A tecnologia dos híbridos a gasolina e eletricidade faz as duas fontes de energia trabalharem em equipe para movimentar o veículo. Sua metade elétrica funciona como uma espécie de meio de campo, que aumenta a eficiência e desempenho da metade gasolina. Parado, o motor gira na eletricidade apenas. Logo que o carro começa a andar, ela vira uma auxiliar do combustível fóssil, permitindo que seu consumo caia em até 30%. Mas isso só até o carro atingir os 90 km/h. A partir dessa velocidade, ele passa a depender exclusivamente da gasolina. As baterias são recarregadas toda a vez que o motorista pisa no freio. Ele dispara um mecanismo que recicla de volta para elas até 40% da carga que foi despendida. A BMW lançou um híbrido desse tipo no mercado americano há algumas semanas.

Como as montadoras européias, sua aposta principal é que o futuro de seus produtos está no uso de um diesel tão revolucionário que ganhou o rótulo de limpo. Ele é na verdade um sistema integrado que junta um combustível de refino mais avançado, produzido com índices de enxofre bem mais baixos que o diesel feito no Brasil, e uma tecnologia de filtros e catalizadores instalados no motor que reduz substancialmente a emissão de poluentes na atmosfera. E põe substancialmente nisso. Em relação aos motores a diesel de 30 anos atrás, os que estão saindo hoje das montadoras européias emitem 98% menos de poluição no ar e economizam entre 30% 40% no consumo. O problema do diesel nos Estados Unidos é sua imagem ruim. “O cheiro e a fumaça que os carros com motores a diesel dos anos 80 exalavam ficou na cabeça da população”, diz Melinda Burpo, assessora de imprensa da Diesel Technology Forum.
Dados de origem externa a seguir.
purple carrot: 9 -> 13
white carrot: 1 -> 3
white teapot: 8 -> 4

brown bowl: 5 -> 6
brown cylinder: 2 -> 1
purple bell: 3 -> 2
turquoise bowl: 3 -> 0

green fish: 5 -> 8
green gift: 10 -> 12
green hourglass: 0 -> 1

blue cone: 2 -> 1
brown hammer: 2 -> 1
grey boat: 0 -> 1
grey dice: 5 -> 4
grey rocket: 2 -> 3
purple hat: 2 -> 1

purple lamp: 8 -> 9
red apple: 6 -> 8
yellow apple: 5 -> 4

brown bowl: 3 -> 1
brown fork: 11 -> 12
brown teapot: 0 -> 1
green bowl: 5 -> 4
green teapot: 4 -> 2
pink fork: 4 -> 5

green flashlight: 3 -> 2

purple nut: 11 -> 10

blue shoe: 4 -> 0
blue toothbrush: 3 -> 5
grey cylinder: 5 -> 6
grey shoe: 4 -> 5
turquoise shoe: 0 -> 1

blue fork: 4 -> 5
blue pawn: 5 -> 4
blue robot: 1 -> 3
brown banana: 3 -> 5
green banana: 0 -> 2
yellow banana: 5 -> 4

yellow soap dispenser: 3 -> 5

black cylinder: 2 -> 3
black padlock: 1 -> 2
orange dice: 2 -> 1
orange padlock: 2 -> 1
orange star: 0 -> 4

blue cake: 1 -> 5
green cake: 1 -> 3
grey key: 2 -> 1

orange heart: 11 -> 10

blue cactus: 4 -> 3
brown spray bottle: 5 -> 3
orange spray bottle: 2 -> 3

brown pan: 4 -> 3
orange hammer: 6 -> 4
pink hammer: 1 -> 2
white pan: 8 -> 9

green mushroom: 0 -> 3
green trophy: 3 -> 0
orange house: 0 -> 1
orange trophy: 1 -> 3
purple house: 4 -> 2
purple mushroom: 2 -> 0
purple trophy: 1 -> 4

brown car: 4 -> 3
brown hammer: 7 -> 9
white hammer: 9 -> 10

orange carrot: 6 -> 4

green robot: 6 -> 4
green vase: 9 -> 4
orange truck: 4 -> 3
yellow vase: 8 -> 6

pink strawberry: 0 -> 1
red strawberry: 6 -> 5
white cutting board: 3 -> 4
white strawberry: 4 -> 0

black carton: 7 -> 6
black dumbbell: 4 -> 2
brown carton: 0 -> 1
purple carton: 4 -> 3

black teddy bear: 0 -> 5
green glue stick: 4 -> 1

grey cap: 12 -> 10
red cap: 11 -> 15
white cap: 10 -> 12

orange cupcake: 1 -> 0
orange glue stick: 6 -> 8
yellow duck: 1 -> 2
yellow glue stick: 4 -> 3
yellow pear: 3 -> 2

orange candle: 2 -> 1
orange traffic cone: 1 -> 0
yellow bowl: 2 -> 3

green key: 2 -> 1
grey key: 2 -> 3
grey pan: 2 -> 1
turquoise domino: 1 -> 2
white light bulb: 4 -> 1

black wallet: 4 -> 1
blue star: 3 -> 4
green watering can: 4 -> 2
A fama é injusta. Andei numa Mercedes E-320 (foto acima) e num Jetta da Volkswagen, ambos a diesel, e nenhum dos dois me lembrou o cheiro e a fumaça que me acostumei a ver e sentir saindo dos ônibus que circulam com esse combustível no Brasil. Também circulei num ônibus da GM híbrido, diesel e eletricidade (foto). O cheio e a fumaça simplesmente se evaporaram. Além da questão econômica, a chegada de veículos movidos a tecnologias alternativas nos Estados Unidos está ancorada num forte viés ambiental. Sua face mais óbvia é uma regulação cada vez mais restritiva no que diz respeito à emissão de poluentes no ar. A demanda legal pela redução é tão grande, que provavelmente ela vai inviabilizar em breve o uso de carros movidos só a gasolina. É juntando essas duas pontas da equação que as montadoras imaginam que breve os carros com combustíveis alternativos ganharão economia de escala e seus preços se tornarão mais acessíveis.

Foi apoiada nesse raciocínio que a Honda decidiu lançar o seu misto de carro a gás e bomba residencial na Califórnia. O preço do conjunto, 54 mil dólares, é salgado. “Mas se você levar em conta os benefícios de usar um combustível mais barato e que, por ser menos poluente, dá ao seu usuário mais liberdade de circulação no estado, o custo começa a fazer sentido”, diz Munger. Essa não é a única conta que montadoras, consumidores e até petrolíferas começam a fazer abertamente nos Estados Unidos. No aeroporto de Houston, Texas, capital do petróleo nos Estados Unidos, a Chevron espalhou cartazes informando que para cada dois barris de petróleo consumidos hoje em dia, o ser humano só consegue extrair um das profundezas do mar ou da terra. Essa soma, fundamental, não fecha.